4. Plasmid construction

Plasmids containing the wild or mutant allele for SNP1 and SNP2 were constructed by Invitrogen (Shanghai, China), utilizing the PCR products of genomic DNA. However, plasmid containing the mutant allele for SNP1 was not constructed successfully, maybe due to its low allele frequency and the limited sample size (blood sample from only 25 individuals). Subsequently, plasmid containing the mutant allele for SNP1 were generated by artificial synthesis, since both plasmid containing wild allele and plasmid containing mutant allele were required for simulating pooled samples containing mutant allele. Genotypes of all the plasmids were confirmed by Sanger sequencing. Next, plasmids were used as templates to obtain specific PCR products containing different proportions of mutant allele for SNP1 or SNP2. Pooled plasmid samples (P1-P4 for SNP1, P5-P8 for SNP2) consisting of wild and mutant sequences with different proportions were prepared respectively (Table 1).

Table 1. Pooled samples used in the verification experiment.

Pooled plasmid samples / Proportion of mutant type / Composition
Mutant type
(1.25 ng/ μL) / Wild type
(1.25 ng/ μL)
SNP1 / P1 / 0 % / 0 μL / 100 μL
P2 / 3% / 3 μL / 97 μL
P3 / 5 % / 5 μL / 95 μL
P4 / 7 % / 7 μL / 93 μL
SNP2 / P5 / 0 % / 0 μL / 100 μL
P6 / 3% / 3 μL / 97 μL
P7 / 5 % / 5 μL / 95 μL
P8 / 7 % / 7 μL / 93 μL

5. Template DNA preparation

Pooled samples listed in Table 1 were obtained following the procedure of PCR amplification. Biotinylated DNA strands were immobilized on the Streptavidin-coated beads.

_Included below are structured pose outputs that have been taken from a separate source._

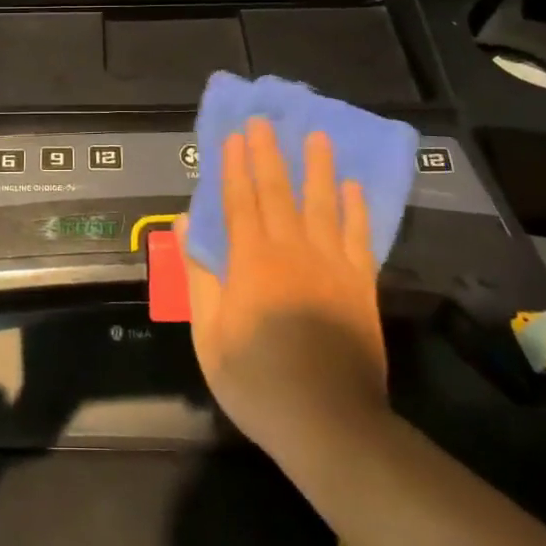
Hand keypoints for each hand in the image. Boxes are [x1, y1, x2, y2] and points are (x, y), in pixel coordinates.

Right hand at [181, 118, 388, 467]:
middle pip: (279, 193)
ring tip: (317, 136)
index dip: (235, 167)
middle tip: (267, 121)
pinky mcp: (360, 285)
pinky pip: (358, 237)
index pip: (240, 202)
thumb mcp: (209, 336)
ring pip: (322, 205)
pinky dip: (355, 209)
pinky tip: (353, 187)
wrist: (330, 424)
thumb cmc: (257, 382)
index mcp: (252, 263)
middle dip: (270, 154)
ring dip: (318, 168)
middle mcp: (292, 252)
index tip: (234, 136)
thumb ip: (198, 278)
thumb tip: (185, 227)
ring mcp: (331, 266)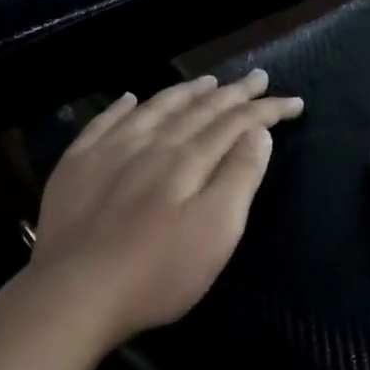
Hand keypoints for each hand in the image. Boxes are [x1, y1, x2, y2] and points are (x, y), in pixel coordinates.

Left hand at [27, 69, 302, 348]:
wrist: (75, 293)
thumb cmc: (158, 272)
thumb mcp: (216, 231)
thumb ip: (238, 178)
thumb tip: (258, 133)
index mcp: (188, 160)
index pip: (235, 123)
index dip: (267, 110)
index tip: (294, 101)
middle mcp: (150, 144)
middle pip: (198, 110)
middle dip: (232, 93)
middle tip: (257, 77)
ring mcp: (108, 152)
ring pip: (154, 109)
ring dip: (185, 93)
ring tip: (207, 81)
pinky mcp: (76, 168)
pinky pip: (103, 123)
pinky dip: (122, 107)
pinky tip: (130, 98)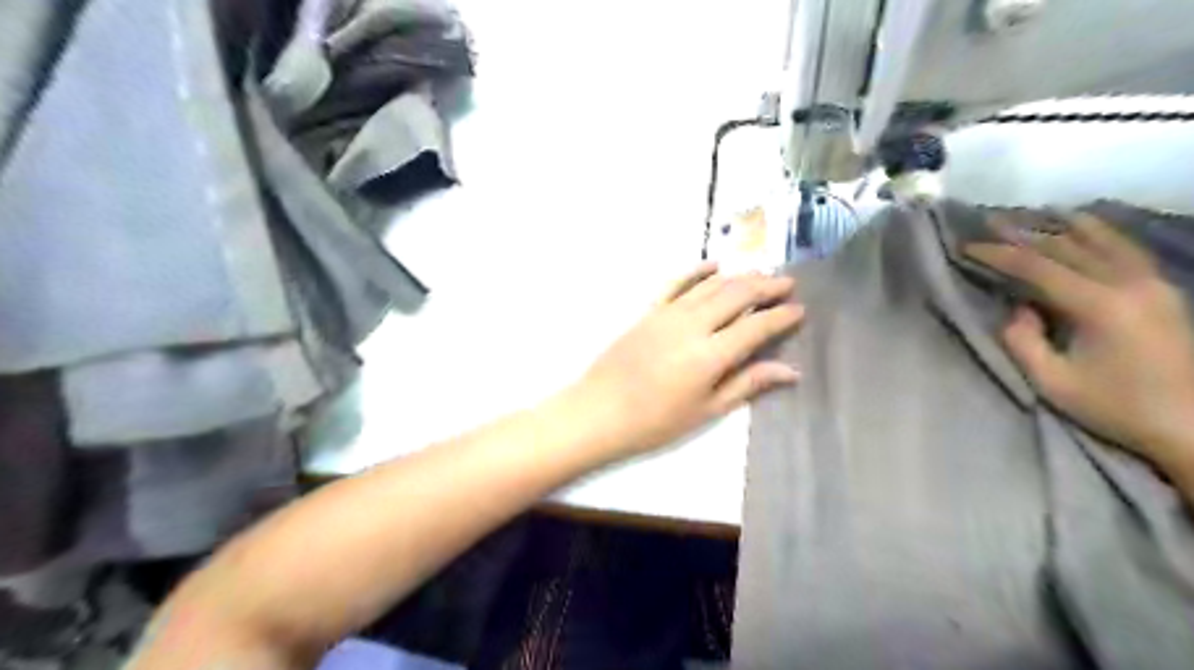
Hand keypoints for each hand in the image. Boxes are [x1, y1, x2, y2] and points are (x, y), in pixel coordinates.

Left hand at [565, 262, 805, 459]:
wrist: (598, 411)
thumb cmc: (655, 422)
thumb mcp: (706, 410)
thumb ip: (747, 384)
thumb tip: (790, 370)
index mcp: (710, 354)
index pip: (755, 326)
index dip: (781, 316)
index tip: (799, 310)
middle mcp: (692, 324)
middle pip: (737, 295)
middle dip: (766, 287)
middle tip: (788, 284)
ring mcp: (668, 313)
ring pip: (711, 284)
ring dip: (739, 276)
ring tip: (761, 275)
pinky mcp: (648, 310)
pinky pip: (676, 282)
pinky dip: (698, 271)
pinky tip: (715, 265)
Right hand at [963, 211, 1193, 479]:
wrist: (1192, 425)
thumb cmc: (1115, 406)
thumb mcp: (1052, 381)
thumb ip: (1023, 341)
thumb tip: (1018, 309)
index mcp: (1100, 305)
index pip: (1038, 267)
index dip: (1000, 255)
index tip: (969, 246)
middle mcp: (1130, 283)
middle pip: (1068, 246)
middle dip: (1024, 233)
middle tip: (991, 220)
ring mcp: (1153, 283)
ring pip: (1102, 240)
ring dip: (1063, 225)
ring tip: (1036, 212)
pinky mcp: (1164, 291)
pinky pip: (1126, 249)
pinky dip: (1100, 232)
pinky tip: (1085, 226)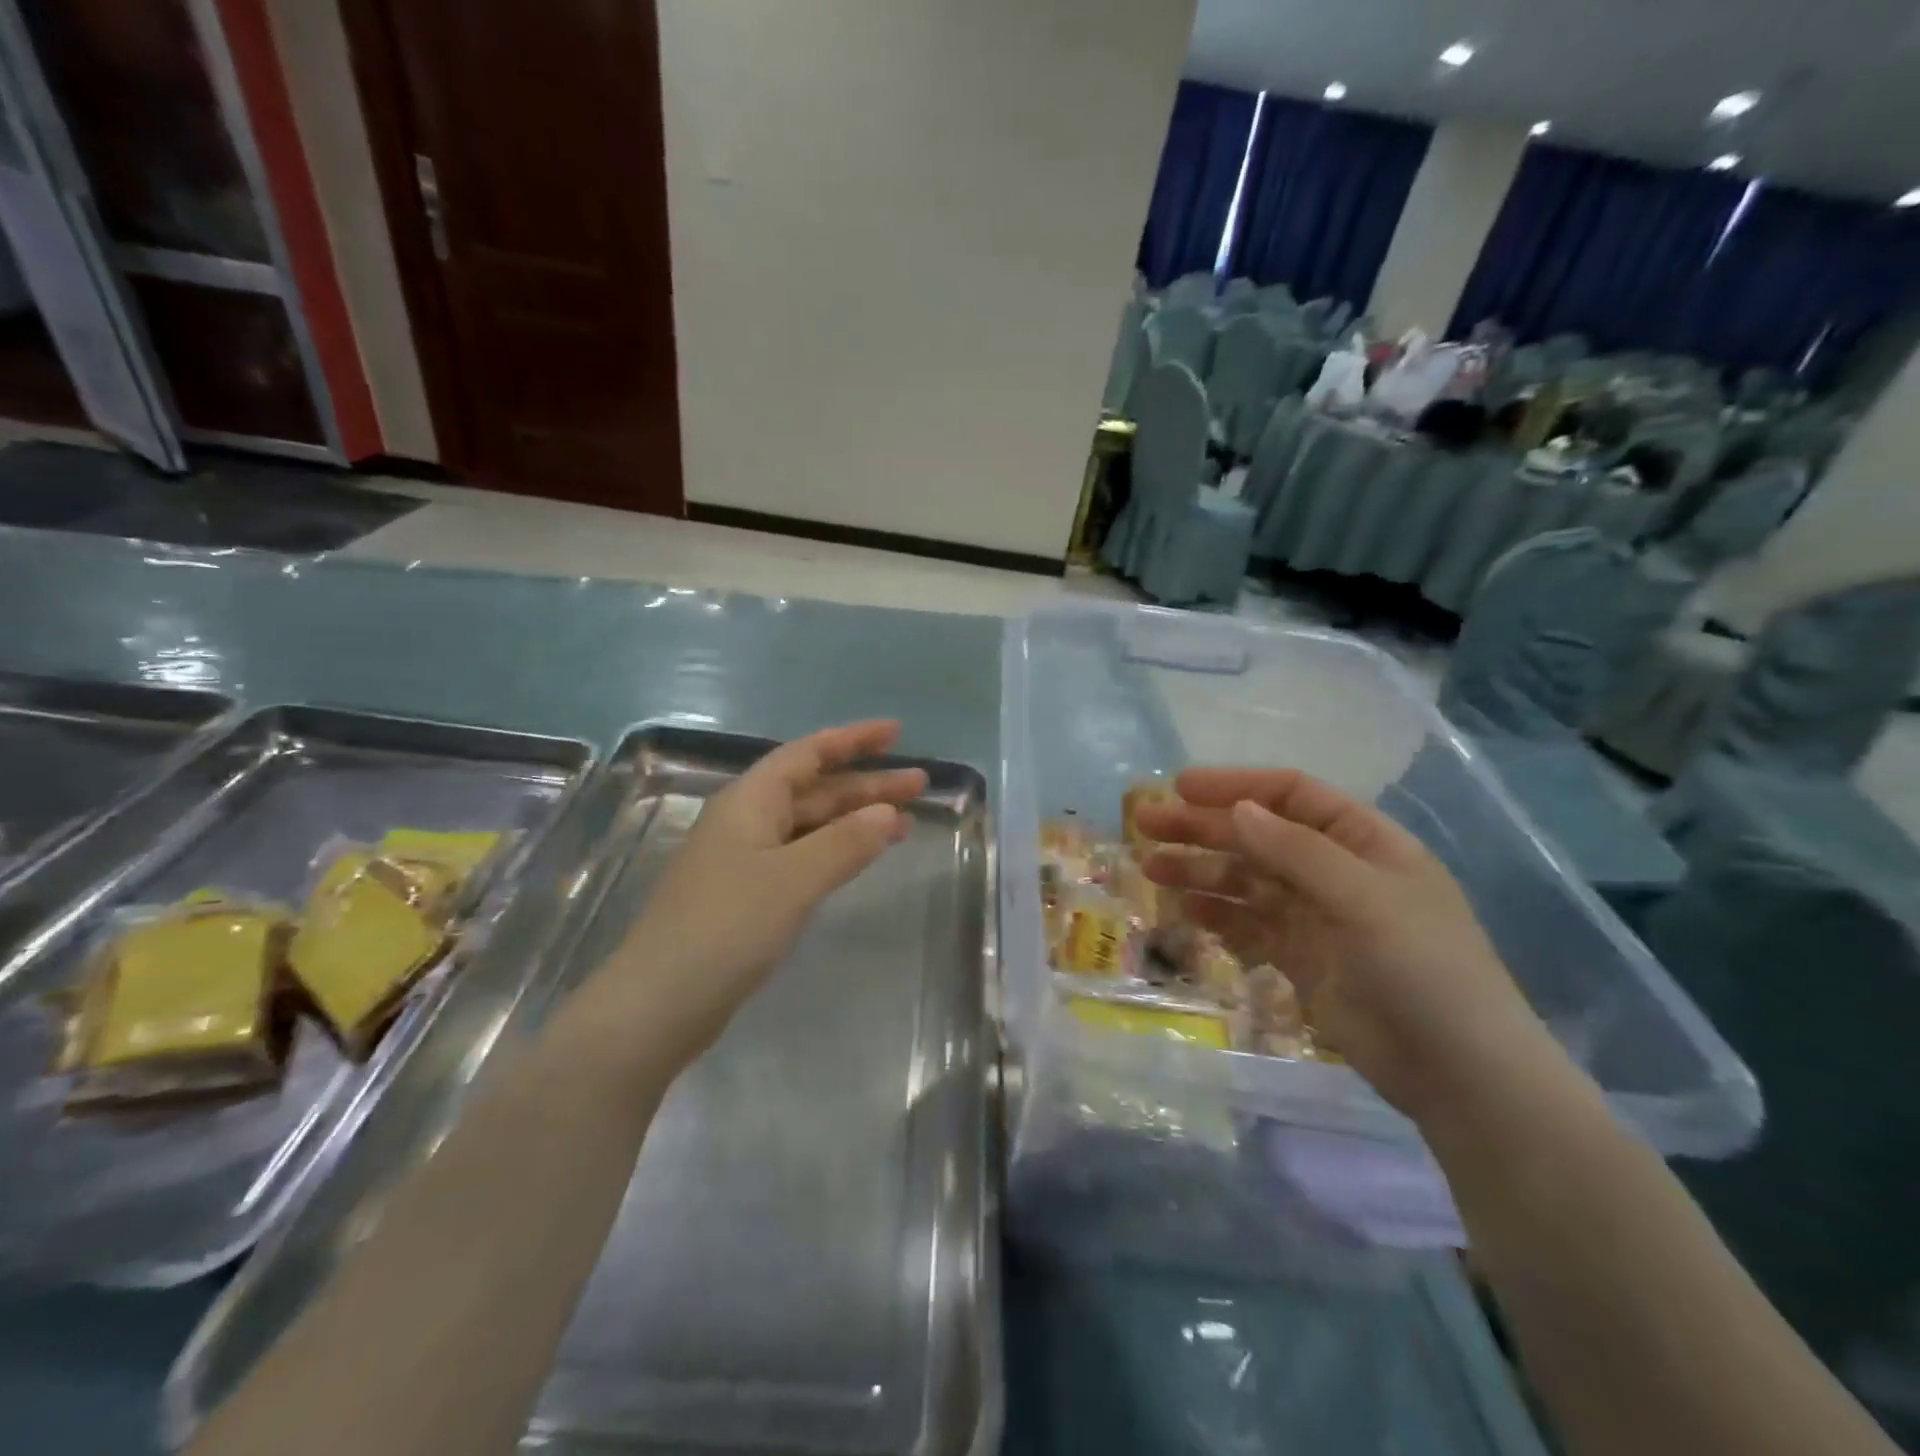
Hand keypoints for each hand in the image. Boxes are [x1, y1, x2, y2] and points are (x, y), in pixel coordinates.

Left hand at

The immobilization was performed as following: for each sample, the PCR product (10 μL) was transferred into a new PCR tube, then 40 μL binding buffer, 1 μL beads, 29 μL High purity water(18.2MΩ) were added and mixed at room temperature,1400 rpm for 15 min (Thermomixer Comfort, Eppendorf). Single-stranded DNA was obtained by using the standard protocol for the Vacuum Prep Tool (Biotage AB, Sweden). The single-stranded DNA was hybridized to 7.5 pmol sequencing primer (5-CCAGGTGCATTTGTTAACTTCAG-3 for SNP1, 5-TGTGGAAAAATTTCTTTCAAA-3 for SNP2) in 20 μL annealing buffer at 80°C for 5 min and then put into PyroMark Q24 Advanced instrument (Qiagen, Hilden, Germany) immediately.

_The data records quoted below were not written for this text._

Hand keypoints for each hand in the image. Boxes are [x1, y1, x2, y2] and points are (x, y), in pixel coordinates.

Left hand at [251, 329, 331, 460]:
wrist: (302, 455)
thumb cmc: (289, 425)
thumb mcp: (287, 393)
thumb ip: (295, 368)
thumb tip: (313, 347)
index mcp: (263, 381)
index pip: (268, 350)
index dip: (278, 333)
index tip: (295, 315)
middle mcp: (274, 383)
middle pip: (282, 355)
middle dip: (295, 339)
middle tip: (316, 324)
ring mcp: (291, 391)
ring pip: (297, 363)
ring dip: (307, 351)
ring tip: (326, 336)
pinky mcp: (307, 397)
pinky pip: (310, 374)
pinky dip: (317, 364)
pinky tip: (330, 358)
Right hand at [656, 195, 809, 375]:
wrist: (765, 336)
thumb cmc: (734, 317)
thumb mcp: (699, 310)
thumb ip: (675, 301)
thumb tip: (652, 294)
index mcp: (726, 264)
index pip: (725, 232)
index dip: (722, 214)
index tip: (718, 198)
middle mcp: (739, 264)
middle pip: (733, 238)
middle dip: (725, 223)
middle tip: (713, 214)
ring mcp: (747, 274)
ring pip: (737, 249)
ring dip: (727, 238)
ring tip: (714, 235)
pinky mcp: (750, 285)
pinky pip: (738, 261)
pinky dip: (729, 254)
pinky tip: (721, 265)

6. Pyrosequencing with dual mononucleotide addition

There are six available dual mononucleotide combinations (AG, CT, AC, GT, AT, CG) with respect to the nucleotide addition, and all the four nucleotides (A, T, G, C) are essential for the sequences extensions in pyrosequencing, hence there are three kinds of sequencing combination for circulating addition: AG/TC, AT/CG and AG/CT. The pyrosequencing reactions were conducted using PyroMark Q24 Advanced reagents and PyroMark Q24 Advanced Instrument with the PyroMark Q24 Advanced software (Qiagen, Hilden, Germany). The Pyrograms were analyzed and the corresponding peak heights were obtained by using AQ mode of the PyroMark Q24 Advanced software.

7. Signal normalization

In our experiment, the peak signals were normalized by reference to the signal intensity for the reaction in which the number of incorporated nucleotides was 1 (Table 2). In reality, similar to the normal 454 sequencing technique, peak signals could be normalized by reference to the signals measured for the known key sequence included in each DNA sample [1]. Considering that the total number of extended nucleotides for wild and pooled sequence are equal, we used the ratio between the sum of the signal intensities for wild sequence and pooled sequence to normalize the signal intensities for pooled sequence, in order to further eliminate the impact of the difference between the concentration of wild and pooled sequences.

Table 2 The signal intensity for normalizing peak signals.

Added dual mononucleotide / signal intensity used for normalization
SNP1 / GC/AT / signal intensity for the first reaction
CT/AG / signal intensity for the third reaction
AC/GT / signal intensity for the first reaction
SNP2 / GC/AT / signal intensity for the second reaction
CT/AG / signal intensity for the first reaction
AC/GT / signal intensity for the second reaction

Reference

1.Margulies M, Egholm M, Altman WE, Attiya S, Bader JS, Bemben LA, Berka J, Braverman MS, Chen Y-J, Chen Z: Genome sequencing in microfabricated high-density picolitre reactors. Nature 2005, 437(7057):376-380.